PROBLEM REQUIREMENTS: Can you set down the passage of the citric acid cycle notes from "ATP/GTP Production: Substrate-level" up to and including "another acetyl group.", copying it word for word?

EXTRACT:

- Opening Delimiter -

Decarboxylation: Two carbons are released as CO2 per cycle.
Redox Reactions: NAD+ is reduced to NADH at three steps; FAD is reduced to FADH2 at one step.
ATP/GTP Production: Substrate-level phosphorylation produces GTP (or ATP in some cells).
Cycle Completion: Oxaloacetate is regenerated to accept another acetyl group.

Substrate-Level Phosphorylation in the Citric Acid Cycle
During the cycle, a high-energy thioester bond in succinyl CoA is used to drive the phosphorylation of GDP to GTP, which can then transfer a phosphate to ADP, forming ATP. GTP and ATP are energetically equivalent in this context.

Oxidative Phosphorylation and Chemiosmosis
Electron Transport Chain (ETC)

- Closing Delimiter -

GIVEN DATA:
- Opening Delimiter -

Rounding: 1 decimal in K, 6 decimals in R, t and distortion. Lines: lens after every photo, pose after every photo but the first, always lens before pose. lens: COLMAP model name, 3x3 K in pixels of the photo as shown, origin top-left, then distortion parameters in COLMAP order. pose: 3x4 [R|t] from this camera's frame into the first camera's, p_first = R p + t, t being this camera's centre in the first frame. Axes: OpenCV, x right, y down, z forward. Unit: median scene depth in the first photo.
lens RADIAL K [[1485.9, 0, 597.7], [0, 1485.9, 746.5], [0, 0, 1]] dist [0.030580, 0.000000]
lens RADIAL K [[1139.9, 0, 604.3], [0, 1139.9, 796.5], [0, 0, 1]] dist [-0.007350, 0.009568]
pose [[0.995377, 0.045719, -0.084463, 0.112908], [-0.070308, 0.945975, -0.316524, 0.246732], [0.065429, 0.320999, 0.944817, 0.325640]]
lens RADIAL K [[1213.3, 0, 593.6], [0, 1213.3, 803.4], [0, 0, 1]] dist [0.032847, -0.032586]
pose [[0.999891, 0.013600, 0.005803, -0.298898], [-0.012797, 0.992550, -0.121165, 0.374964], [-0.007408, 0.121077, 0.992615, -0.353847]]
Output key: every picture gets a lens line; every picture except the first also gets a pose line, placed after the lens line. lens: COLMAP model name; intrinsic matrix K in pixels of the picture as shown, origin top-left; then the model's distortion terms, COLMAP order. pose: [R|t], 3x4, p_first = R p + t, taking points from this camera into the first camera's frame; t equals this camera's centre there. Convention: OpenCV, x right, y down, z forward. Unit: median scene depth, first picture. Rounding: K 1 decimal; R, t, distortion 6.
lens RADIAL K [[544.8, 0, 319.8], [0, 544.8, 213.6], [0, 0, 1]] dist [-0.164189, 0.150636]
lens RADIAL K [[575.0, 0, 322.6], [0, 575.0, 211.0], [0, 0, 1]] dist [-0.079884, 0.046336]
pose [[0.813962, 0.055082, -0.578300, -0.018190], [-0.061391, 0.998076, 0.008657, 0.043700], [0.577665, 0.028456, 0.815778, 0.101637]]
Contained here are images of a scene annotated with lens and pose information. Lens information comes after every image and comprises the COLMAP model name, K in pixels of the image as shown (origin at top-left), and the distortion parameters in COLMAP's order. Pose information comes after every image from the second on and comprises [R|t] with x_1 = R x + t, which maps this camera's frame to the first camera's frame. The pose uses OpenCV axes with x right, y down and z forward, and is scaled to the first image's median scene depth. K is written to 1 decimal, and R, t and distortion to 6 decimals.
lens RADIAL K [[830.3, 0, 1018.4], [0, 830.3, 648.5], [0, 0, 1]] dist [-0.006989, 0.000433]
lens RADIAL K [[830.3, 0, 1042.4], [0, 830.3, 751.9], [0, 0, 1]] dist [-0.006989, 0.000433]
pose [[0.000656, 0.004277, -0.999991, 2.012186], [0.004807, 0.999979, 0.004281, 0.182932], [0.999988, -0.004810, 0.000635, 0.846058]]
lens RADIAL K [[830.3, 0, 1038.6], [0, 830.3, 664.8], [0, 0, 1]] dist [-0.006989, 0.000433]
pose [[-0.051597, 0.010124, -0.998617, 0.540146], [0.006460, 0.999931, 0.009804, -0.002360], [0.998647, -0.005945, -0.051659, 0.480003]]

- Closing Delimiter -

EXPECTED ANSWER:
ATP/GTP Production: Substrate-level phosphorylation produces GTP (or ATP in some cells).
Cycle Completion: Oxaloacetate is regenerated to accept another acetyl group.